Getting Personal
Nothing defines humans better than their willingness to do irrational things in the pursuit of phenomenally unlikely payoffs. This is the principle behind lotteries, dating, and religion.
– Scott Adams, cartoonist
I’ve never placed a personals ad. Call me chicken but I just never imagined myself having to—or what I would call “resorting” to—solicit potential suitors by using a few well-manicured lines of prose explaining years of cultivated personality characteristics and a painfully battered-down list of my most basic desires.
LIE TO ME
Single white female—well, actually, single Hispanic female but I don’t really speak Spanish… um, that is to say, I do speak Spanish but my verb conjugations are atrocious and sometimes my accent is a little embarrassing—5’3” with brown eyes and black hair, seeks tall, dark and handsome—no, no, scratch that… I’m really not that superficial and I don’t have a type, despite what my friends seem to think about my “fleshy white men” and “bad boys who wear glasses.” So let’s just say I’m seeking an intelligent (but not a know-it-all—nobody likes a know-it-all), honest (mmm… on second thought, honesty is overrated. Just go ahead and keep some of the ugly stuff to yourself, ‘k?), funny (but, like, not the caustic or obnoxious kind. Laughing is good, but turning beet-red while you’re running from the enraged street crowd that has formed around your date doing impressions of Bobcat Goldthwait is not good), compassionate (it’s cute if you listen and “share” your feelings, not cute if you’re wanting me to constantly tell you about my day and “hold” you and shit), creative—but no musicians, writers, artists, poets, tattoo artists, videographers, photographers, sculptors, glass-blowers or deejays, please…

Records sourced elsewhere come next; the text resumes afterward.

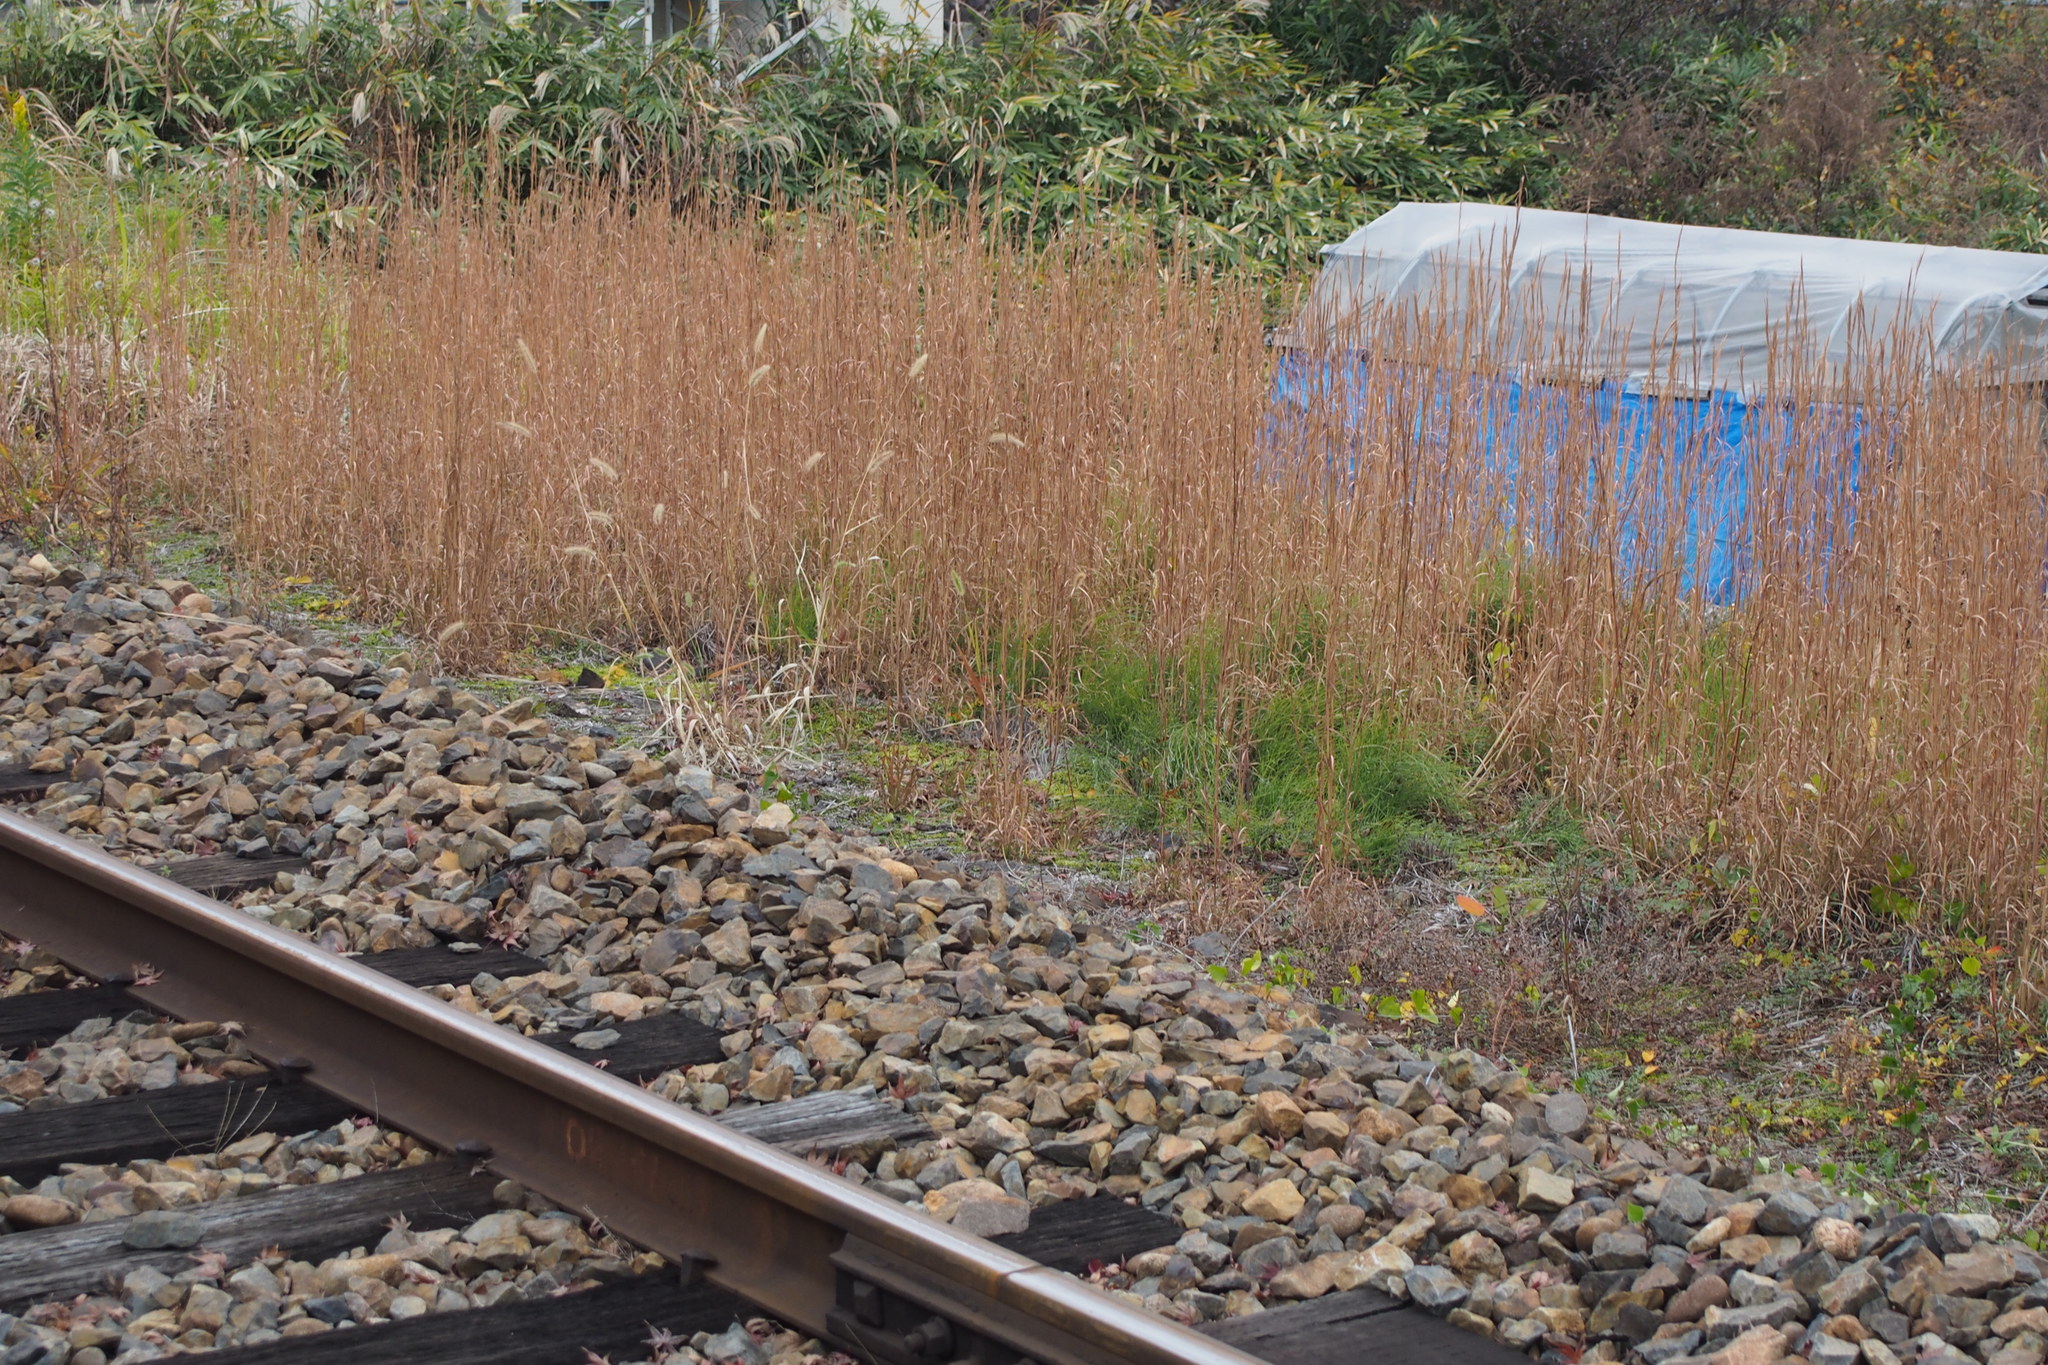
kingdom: Plantae
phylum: Tracheophyta
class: Liliopsida
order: Poales
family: Poaceae
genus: Andropogon
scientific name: Andropogon virginicus
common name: Broomsedge bluestem
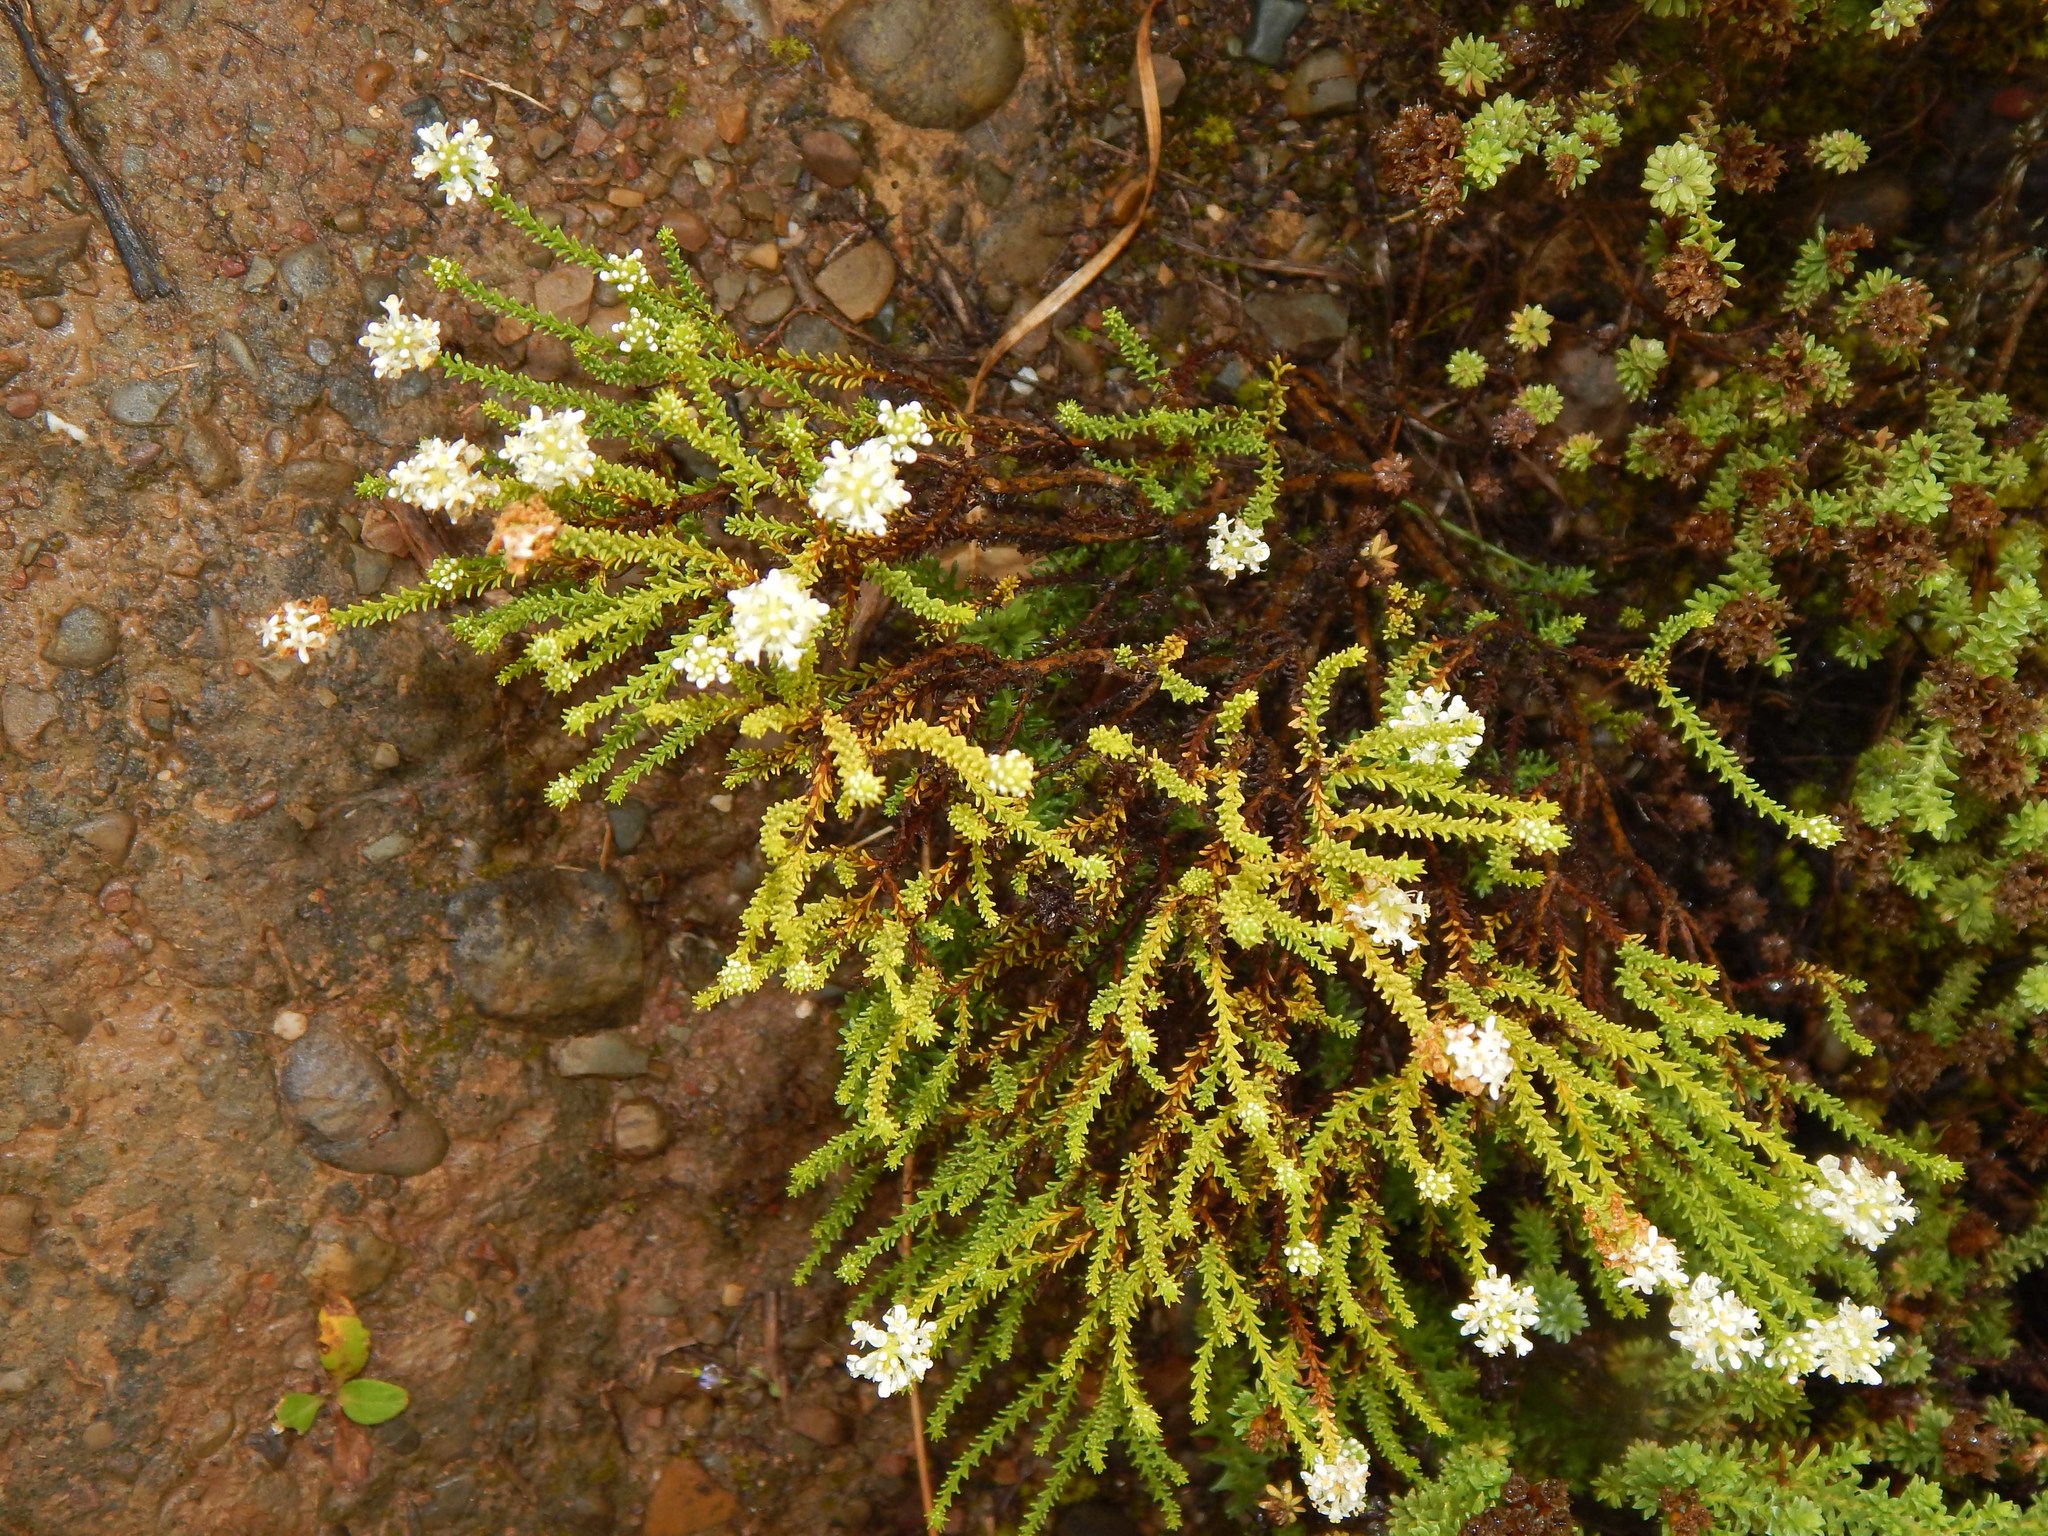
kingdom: Plantae
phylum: Tracheophyta
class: Magnoliopsida
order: Lamiales
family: Scrophulariaceae
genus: Selago
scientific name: Selago ramosissima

Yeah, it’s kinda impossible. And how do I let my unsuspecting daters know that I’m a really just a moody, neurotic, hypersensitive, high-strung, wishy-washy, melancholic, sarcastic workaholic and still get positive results?
HERE I AM
Your passionate, artistic, empathetic Pisces dream girl is waiting to fulfill your every need. I’ll make it my duty to create the perfect love den of your choice, so that we can wile away the day watching old movies and basking in the glory of our sweet loooooove…
Oh, hell. I can’t do this. I mean, aren’t all these ads just cheating anyway? Seriously. How can you put into a few, short lines and phrases everything that makes up you? How can you substitute words for the natural act of meeting someone you know nothing about, maybe getting up the courage to say something clever to them, having them refreshingly not say anything stupid back so that you decide you might actually like them, then perhaps setting up a date, followed by another date, where you learn more about each other and eventually, say really mean things you’ll end up regretting mere months later?
Yeah, that’s real romance.
I CAN HANDLE THE TRUTH
When you wake up, do you reach for the bong? Do you have a habit of misplacing your phone, keys, car, money, work/gig schedule and ability to remember my name in bed? Do you yearn for someone to listen to endless stories of your band’s journey to greatness? Did you move to Maui because there are lots of hot chicks in bikinis, you wouldn’t have to get a “real” job and you could surf all day? If you say “yes” to your ex-girlfriend as much as you do to the above questions, call me. But please, make it collect.